Com a interrupção de relações portuárias entre Portugal e Holanda, a idéia de tomar o Nordeste brasileiro tomou corpo na corte holandesa. Apoiados pela Companhia das Índias Ocidentais, empresa fundada em 1621, e pelos Estados Gerais das Províncias unidas (governo da Holanda na época), holandeses desembarcaram no Brasil em 1630.

Passaram 24 anos entre nós, adquirindo tecnologia e experiência nos engenhos e canaviais. Os holandeses foram expulsos em 1654 mas levaram o conhecimento e as técnicas do cultivo da cana para as Antilhas e para a América Central. Essas terras, que ficavam mais próximas da Europa, substituíram o açúcar brasileiro no mercado e a agricultura brasileira recebeu um grande golpe.

O Nordeste já não podia competir no cenário internacional. A vida social, econômica e cultural brasileira passou por uma grande transformação, e a situação só melhorou quando as colônias européias produtoras de açúcar foram sacudidas por revoltas sociais que desencadearam a independência das colônias. Aproveitando-se disso, produtores brasileiros voltaram a ser os maiores fabricantes de açúcar do mundo.

A abertura dos portos, em 1808, e a Independência, em 1822, também beneficiaram a produção. Mas isso não foi suficiente para retomar a posição de dois séculos atrás.

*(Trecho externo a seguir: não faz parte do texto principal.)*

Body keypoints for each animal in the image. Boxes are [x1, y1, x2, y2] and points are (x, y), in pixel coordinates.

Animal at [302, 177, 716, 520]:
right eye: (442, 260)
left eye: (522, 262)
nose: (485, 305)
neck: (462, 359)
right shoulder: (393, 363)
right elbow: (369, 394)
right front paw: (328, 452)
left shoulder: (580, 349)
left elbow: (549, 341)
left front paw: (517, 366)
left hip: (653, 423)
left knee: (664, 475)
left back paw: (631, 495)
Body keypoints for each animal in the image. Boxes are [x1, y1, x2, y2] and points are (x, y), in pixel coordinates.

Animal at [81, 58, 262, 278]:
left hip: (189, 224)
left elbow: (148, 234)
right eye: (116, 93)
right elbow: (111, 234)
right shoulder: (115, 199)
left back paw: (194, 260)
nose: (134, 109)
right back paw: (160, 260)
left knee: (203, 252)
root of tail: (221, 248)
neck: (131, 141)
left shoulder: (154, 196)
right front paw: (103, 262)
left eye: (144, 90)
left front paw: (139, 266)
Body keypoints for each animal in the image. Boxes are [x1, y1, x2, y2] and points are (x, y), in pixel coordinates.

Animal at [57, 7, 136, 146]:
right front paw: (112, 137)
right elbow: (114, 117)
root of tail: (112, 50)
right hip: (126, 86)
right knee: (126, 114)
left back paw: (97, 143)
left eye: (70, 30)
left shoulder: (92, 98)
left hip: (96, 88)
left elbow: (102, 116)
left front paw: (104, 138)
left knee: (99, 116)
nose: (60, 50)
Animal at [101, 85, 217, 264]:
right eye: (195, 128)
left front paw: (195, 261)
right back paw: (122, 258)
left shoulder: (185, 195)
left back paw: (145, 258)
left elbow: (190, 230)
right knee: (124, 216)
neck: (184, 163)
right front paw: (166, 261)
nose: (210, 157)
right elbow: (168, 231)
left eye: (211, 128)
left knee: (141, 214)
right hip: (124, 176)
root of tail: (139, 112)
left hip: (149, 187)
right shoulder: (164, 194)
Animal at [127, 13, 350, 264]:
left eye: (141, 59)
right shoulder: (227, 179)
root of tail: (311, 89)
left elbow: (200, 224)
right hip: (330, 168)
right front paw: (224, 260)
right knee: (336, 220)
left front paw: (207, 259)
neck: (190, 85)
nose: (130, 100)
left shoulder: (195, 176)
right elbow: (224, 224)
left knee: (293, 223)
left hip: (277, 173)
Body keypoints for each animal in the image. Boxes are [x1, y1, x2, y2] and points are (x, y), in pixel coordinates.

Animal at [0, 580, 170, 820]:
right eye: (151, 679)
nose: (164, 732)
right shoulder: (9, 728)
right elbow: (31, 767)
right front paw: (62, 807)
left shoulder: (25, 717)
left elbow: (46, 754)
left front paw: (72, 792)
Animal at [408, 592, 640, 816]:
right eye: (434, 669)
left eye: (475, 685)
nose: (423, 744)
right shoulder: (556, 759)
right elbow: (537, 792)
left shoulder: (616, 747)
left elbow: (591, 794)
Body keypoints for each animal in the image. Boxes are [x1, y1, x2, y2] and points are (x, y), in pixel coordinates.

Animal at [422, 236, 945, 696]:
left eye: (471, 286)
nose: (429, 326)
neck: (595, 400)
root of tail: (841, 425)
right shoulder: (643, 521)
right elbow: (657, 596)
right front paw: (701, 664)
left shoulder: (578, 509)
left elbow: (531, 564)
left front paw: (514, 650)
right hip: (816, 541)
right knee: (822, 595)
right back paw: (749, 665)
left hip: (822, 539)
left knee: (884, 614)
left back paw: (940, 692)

A agricultura da Cana-de-Açúcar vinha sendo prejudicada pela expansão do cultivo da beterraba – da qual também é extraído o açúcar – na Europa; pela distância entre o Brasil e os portos consumidores; e pelo baixo nível técnico da produção.

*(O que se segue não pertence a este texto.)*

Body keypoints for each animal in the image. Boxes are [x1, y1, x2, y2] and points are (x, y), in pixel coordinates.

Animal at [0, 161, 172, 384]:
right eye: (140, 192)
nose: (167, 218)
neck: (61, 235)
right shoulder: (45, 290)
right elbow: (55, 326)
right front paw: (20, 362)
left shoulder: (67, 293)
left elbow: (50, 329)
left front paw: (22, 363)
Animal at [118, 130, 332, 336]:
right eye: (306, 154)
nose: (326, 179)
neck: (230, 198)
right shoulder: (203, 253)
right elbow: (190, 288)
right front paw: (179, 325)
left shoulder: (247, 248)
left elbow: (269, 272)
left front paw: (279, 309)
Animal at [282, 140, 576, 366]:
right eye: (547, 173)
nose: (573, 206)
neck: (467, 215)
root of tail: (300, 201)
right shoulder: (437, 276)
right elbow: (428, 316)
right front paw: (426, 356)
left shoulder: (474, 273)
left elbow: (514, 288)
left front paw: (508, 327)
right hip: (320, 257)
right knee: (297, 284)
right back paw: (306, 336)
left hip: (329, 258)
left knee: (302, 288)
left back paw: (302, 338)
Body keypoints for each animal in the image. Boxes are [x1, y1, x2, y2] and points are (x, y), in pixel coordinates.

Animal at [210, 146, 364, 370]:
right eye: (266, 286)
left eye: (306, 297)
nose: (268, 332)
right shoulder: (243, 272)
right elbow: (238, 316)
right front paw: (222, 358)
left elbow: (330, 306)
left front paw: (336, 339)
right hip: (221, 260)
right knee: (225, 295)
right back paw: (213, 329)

O século XIX não foi bom para o Brasil, que caiu para quinto lugar na lista de produtores de cana, com apenas 8% da produção mundial. A economia açucareira teve nova queda e o declínio da produção acentuou-se no fim do século, obrigando o Brasil a voltar-se para o mercado interno, que era pequeno e estava fragilizado pela crise do açúcar.